Tuesday Jun 09, 2026
Tuesday, 9 June 2026 04:42 - - {{hitsCtrl.values.hits}}

Global growth prospects have deteriorated as the oil shock triggered by the US-Iran conflict and the prolonged closure of the Strait of Hormuz weighs on economic activity, prompting Fitch Ratings to lower its forecast for world growth in 2026.
In its latest Global Economic Outlook (GEO), Fitch reduced its forecast for global growth next year by 0.2 percentage points to 2.4%, citing the impact of higher energy prices on inflation, household spending and business costs.
The ratings agency said the forecast reductions were broad-based, with growth expectations lowered for the United States, Eurozone and most emerging markets, although stronger-than-expected performance in China and a boom in technology-related investment provided some offset.
Fitch Chief Economist Brian Coulton said the world economy was facing two powerful but opposing forces.
“The oil price shock is hitting world growth prospects and increasing downside risks. But we are also amid a very pronounced boom in global spending on IT and that is cushioning the impact on activity in the near term, particularly in Asia,” he said.
The agency said the Strait of Hormuz had remained closed for 14 weeks and assumed it would not begin reopening until July. As a result, it raised its average Brent crude oil price forecast for 2026 to $ 87 per barrel from $ 70 projected in March.
While describing the oil shock as a significant drag on growth, Fitch said the impact was expected to be considerably less severe than the oil crises of the 1970s. It noted that real oil prices reached the equivalent of $ 170 per barrel in 1979 and that oil consumption as a share of global GDP has halved since 1980.

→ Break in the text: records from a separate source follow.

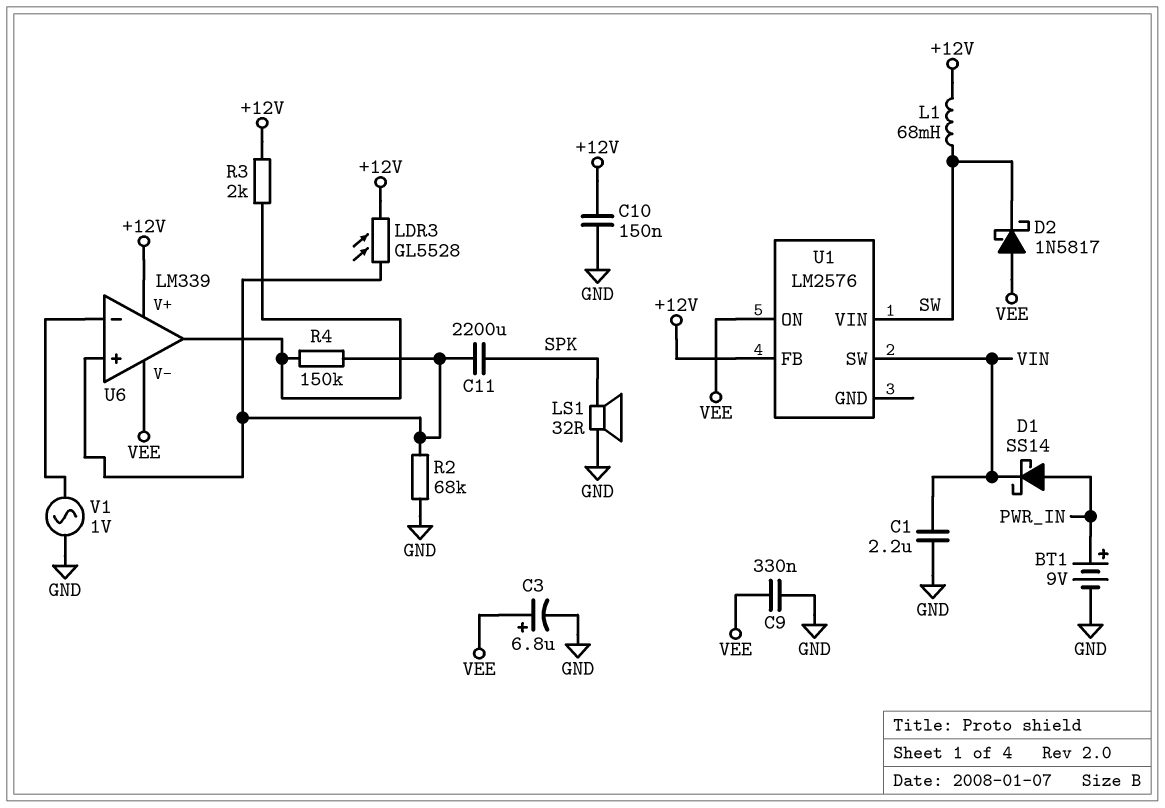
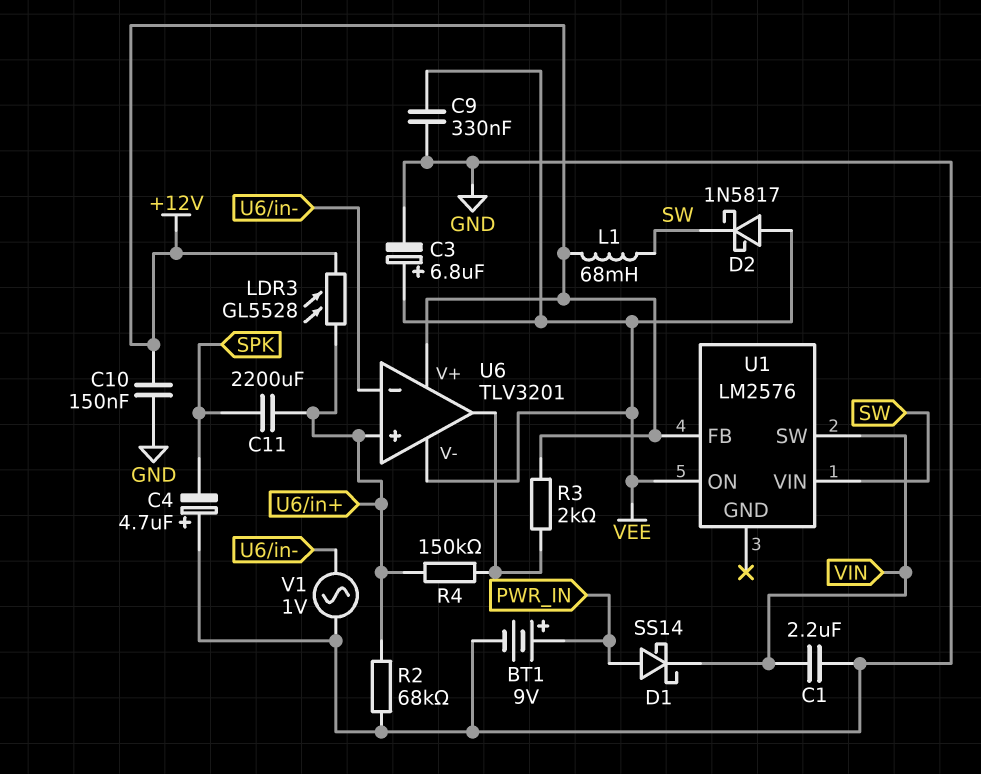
C4: none -> 4.7uF (plus GND, minus SPK)
LS1: speaker 32R (GND, SPK) -> none
U6: LM339 -> TLV3201

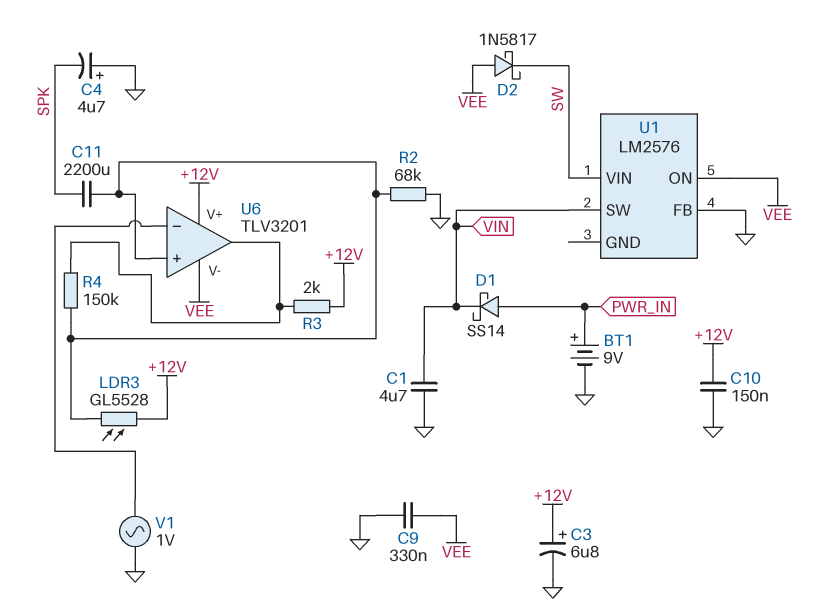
C1: 2.2uF (GND, VIN) -> 4.7uF (GND, VIN)
C3: 6.8uF (plus VEE, minus GND) -> 6.8uF (plus +12V, minus GND)
L1: 68mH (+12V, SW) -> none
U1 pin FB: +12V -> GND

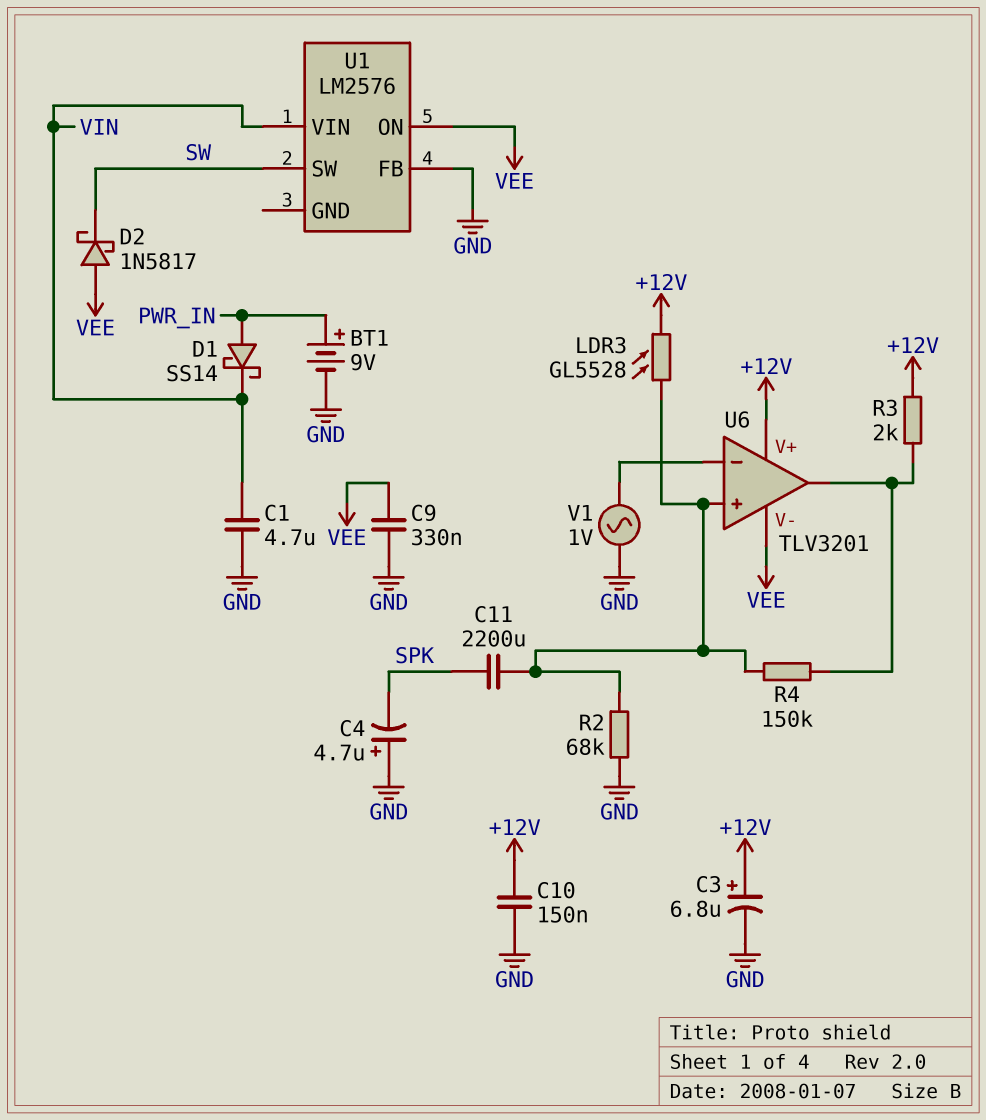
U1 pin SW: VIN -> SW
U1 pin VIN: SW -> VIN

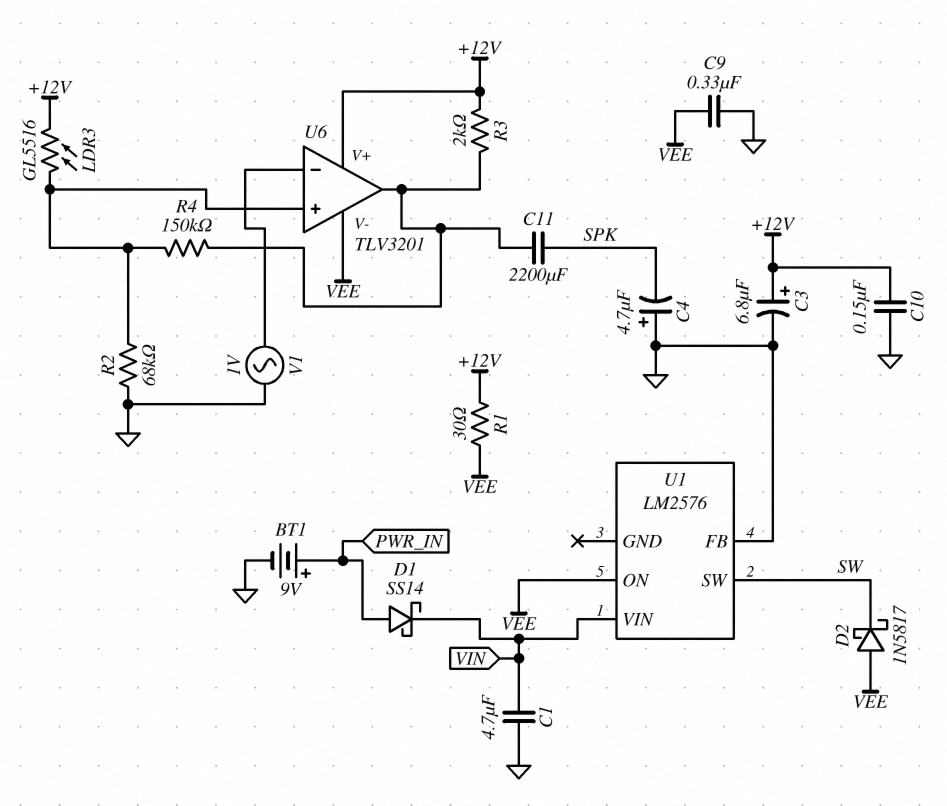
C11: 2200uF (SPK, U6/in+) -> 2200uF (SPK, U6/out)
LDR3: GL5528 (+12V, U6/in+) -> GL5516 (+12V, U6/in+)
R1: none -> 30 (+12V, VEE)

Nevertheless, Fitch warned that risks remained skewed to the downside. Under an adverse scenario where oil prices average $ 100 per barrel in 2026, global equity markets fall by 10% and credit conditions tighten, US growth could slow to just 0.8% over the next 12 months, while Eurozone growth could fall to 0.3% and China’s growth to 3.4%.
The agency said the technology sector was emerging as a key support for global growth. US information technology investment expanded by 18% year-on-year in the first quarter of 2026, while global semiconductor sales surged 80% year-on-year in March.
Fitch said fiscal policy would provide additional support in some advanced economies. In the United States, a widening fiscal deficit is expected to support growth this year, while increased defence spending is projected to add a cumulative 0.8% to Germany’s GDP over the next three years.
The oil-driven rise in inflation is also reshaping expectations for monetary policy. Fitch said central banks remained cautious about the risk of a renewed inflation cycle despite softer labour market conditions and lower wage pressures compared with the post-pandemic period.
The agency now expects both the US Federal Reserve and the Bank of England to keep interest rates unchanged this year before resuming rate cuts in 2027. It also expects the European Central Bank to raise rates by 25 basis points in June, with that increase likely to be reversed next year.